# What you have to do
The answer must be one number: how many lines below contain the word "Радови".

# Provided entries
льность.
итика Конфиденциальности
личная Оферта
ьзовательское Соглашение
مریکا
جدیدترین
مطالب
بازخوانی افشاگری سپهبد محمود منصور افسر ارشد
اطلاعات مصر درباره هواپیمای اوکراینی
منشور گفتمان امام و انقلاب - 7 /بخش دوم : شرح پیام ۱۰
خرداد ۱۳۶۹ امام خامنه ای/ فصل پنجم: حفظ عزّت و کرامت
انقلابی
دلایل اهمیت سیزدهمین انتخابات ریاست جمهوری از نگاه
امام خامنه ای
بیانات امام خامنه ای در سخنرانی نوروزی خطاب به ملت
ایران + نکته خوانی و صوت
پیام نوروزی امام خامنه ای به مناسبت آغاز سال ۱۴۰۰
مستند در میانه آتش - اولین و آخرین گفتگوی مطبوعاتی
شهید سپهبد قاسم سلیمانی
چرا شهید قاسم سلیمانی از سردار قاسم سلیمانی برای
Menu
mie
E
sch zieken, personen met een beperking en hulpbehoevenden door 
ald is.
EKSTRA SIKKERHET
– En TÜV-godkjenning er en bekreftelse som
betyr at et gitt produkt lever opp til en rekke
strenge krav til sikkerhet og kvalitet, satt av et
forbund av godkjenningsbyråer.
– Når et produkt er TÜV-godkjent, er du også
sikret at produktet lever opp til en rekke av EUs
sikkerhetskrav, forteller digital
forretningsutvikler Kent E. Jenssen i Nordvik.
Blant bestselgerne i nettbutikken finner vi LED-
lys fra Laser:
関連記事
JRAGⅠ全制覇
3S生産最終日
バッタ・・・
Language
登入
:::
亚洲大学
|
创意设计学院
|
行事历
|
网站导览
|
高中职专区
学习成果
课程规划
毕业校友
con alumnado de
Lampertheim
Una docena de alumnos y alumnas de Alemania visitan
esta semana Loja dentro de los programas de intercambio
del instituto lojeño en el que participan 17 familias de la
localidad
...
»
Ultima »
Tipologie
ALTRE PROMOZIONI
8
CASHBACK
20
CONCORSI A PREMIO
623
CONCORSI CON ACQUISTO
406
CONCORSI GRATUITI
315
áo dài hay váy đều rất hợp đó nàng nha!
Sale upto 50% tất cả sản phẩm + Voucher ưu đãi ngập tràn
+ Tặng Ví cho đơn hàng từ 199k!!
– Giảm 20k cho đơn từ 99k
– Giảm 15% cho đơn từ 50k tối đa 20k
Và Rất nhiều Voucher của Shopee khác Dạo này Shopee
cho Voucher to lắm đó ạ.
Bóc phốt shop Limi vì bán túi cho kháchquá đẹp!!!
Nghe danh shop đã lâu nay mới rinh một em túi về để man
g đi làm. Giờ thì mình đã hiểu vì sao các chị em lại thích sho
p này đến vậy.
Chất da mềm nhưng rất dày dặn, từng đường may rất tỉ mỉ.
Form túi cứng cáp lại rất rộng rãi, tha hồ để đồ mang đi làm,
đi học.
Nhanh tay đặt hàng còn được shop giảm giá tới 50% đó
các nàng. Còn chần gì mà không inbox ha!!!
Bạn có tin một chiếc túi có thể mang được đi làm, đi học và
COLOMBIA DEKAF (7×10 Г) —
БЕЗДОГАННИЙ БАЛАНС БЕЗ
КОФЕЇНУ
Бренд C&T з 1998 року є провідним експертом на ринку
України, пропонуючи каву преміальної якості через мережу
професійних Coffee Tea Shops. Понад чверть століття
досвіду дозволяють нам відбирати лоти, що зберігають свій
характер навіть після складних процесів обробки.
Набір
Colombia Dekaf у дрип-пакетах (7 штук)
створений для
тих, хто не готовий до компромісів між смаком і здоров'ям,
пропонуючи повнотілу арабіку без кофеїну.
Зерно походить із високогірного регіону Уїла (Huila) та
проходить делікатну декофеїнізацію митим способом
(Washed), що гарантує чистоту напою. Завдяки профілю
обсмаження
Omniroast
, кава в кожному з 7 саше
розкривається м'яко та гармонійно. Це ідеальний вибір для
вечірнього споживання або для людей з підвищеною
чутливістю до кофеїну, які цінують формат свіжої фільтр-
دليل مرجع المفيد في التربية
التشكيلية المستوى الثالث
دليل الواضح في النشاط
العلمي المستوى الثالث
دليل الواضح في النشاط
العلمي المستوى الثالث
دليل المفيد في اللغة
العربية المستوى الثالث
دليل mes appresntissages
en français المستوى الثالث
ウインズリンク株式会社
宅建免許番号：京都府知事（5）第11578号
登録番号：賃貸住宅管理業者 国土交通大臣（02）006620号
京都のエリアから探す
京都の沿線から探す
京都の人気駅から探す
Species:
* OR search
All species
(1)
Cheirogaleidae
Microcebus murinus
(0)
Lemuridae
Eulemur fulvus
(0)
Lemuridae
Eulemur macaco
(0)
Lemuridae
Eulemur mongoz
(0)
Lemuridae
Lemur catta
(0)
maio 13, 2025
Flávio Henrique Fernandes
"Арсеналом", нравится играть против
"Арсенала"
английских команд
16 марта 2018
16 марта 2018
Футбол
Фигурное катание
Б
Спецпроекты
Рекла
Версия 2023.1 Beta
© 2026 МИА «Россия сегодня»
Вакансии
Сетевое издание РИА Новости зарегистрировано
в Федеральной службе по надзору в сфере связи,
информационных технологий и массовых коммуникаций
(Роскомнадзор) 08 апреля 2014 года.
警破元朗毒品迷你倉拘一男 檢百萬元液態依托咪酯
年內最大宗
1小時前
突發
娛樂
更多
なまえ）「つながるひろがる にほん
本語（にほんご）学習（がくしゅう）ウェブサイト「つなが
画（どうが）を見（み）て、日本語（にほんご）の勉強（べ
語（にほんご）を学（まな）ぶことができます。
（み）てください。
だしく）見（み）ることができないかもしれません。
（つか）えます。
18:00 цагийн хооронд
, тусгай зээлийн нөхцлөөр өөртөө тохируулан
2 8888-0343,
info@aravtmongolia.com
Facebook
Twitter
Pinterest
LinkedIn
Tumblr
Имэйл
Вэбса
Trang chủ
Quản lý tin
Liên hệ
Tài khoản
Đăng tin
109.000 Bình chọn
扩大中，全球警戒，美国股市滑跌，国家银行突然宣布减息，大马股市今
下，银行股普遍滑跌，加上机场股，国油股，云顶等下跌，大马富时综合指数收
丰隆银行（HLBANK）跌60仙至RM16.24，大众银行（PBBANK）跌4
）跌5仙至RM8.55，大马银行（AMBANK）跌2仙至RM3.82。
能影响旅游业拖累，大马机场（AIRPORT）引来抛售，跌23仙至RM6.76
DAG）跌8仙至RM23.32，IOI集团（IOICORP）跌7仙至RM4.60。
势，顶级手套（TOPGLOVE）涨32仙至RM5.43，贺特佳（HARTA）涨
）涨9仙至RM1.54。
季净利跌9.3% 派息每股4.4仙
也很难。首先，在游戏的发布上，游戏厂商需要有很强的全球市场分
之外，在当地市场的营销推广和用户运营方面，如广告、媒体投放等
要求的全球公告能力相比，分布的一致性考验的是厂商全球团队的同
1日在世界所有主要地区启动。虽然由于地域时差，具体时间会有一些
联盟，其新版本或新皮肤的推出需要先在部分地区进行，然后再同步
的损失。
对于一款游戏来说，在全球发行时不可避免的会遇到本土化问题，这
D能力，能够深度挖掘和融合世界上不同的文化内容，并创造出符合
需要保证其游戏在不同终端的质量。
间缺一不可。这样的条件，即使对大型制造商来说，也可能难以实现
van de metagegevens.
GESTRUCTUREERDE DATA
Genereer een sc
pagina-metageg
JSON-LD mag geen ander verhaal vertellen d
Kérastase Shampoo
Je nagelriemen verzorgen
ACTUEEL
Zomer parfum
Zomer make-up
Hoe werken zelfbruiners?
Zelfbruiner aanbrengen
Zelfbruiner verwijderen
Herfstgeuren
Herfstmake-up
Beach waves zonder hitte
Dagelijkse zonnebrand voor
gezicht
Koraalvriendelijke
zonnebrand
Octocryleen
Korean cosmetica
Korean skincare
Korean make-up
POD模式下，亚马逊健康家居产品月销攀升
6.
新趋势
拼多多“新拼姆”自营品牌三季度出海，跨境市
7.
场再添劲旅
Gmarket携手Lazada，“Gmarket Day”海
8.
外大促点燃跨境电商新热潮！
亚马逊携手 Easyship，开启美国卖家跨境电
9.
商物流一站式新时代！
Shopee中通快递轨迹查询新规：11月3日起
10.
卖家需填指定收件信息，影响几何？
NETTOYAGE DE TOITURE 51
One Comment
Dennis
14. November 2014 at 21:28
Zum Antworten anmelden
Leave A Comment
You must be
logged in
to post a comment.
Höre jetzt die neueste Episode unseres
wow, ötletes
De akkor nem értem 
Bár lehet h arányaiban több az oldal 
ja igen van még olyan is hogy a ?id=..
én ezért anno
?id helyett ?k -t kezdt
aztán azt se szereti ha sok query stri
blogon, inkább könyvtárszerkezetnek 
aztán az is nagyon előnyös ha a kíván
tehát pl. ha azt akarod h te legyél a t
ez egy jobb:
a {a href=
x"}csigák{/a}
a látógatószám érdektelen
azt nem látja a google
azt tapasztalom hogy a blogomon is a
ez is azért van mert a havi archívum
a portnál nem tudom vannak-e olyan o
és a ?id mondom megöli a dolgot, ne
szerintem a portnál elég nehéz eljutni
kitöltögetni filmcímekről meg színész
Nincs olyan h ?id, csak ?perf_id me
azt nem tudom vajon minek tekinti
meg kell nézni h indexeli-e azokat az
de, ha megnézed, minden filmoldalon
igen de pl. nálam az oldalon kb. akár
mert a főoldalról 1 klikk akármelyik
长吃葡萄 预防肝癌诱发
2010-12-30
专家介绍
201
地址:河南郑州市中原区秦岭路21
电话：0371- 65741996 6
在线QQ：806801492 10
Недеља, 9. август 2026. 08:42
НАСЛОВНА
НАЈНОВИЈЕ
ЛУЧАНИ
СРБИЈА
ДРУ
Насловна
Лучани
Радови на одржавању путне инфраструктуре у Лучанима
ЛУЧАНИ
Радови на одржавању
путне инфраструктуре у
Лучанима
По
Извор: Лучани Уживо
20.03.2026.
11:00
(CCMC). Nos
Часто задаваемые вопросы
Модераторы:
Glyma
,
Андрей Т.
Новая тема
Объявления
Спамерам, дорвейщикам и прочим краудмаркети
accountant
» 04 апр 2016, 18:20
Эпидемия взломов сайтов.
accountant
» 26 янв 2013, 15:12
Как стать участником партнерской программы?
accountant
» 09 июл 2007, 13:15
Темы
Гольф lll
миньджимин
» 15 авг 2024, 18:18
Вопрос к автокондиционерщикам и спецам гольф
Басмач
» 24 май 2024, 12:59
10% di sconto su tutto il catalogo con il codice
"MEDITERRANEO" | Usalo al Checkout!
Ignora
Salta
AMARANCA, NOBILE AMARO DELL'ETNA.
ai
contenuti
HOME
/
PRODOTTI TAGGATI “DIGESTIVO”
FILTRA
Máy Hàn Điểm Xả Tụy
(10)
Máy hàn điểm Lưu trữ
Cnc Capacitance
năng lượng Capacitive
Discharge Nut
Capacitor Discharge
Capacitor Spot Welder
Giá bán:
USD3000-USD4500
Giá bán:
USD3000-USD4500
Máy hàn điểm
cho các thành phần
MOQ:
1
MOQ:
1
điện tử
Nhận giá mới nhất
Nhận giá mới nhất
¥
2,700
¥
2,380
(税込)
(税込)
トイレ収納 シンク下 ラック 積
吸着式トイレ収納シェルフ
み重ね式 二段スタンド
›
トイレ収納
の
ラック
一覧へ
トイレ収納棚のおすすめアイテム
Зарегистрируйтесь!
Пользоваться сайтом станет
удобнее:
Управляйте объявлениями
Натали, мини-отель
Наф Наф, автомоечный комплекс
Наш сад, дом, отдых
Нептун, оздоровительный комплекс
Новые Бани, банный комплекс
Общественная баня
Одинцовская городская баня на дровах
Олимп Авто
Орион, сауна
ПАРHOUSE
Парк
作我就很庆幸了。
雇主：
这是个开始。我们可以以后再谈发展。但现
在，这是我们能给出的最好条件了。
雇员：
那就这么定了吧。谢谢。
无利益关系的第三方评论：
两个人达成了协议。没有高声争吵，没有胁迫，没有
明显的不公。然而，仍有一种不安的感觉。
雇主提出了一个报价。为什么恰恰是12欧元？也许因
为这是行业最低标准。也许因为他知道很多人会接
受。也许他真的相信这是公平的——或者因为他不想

# Answer box
2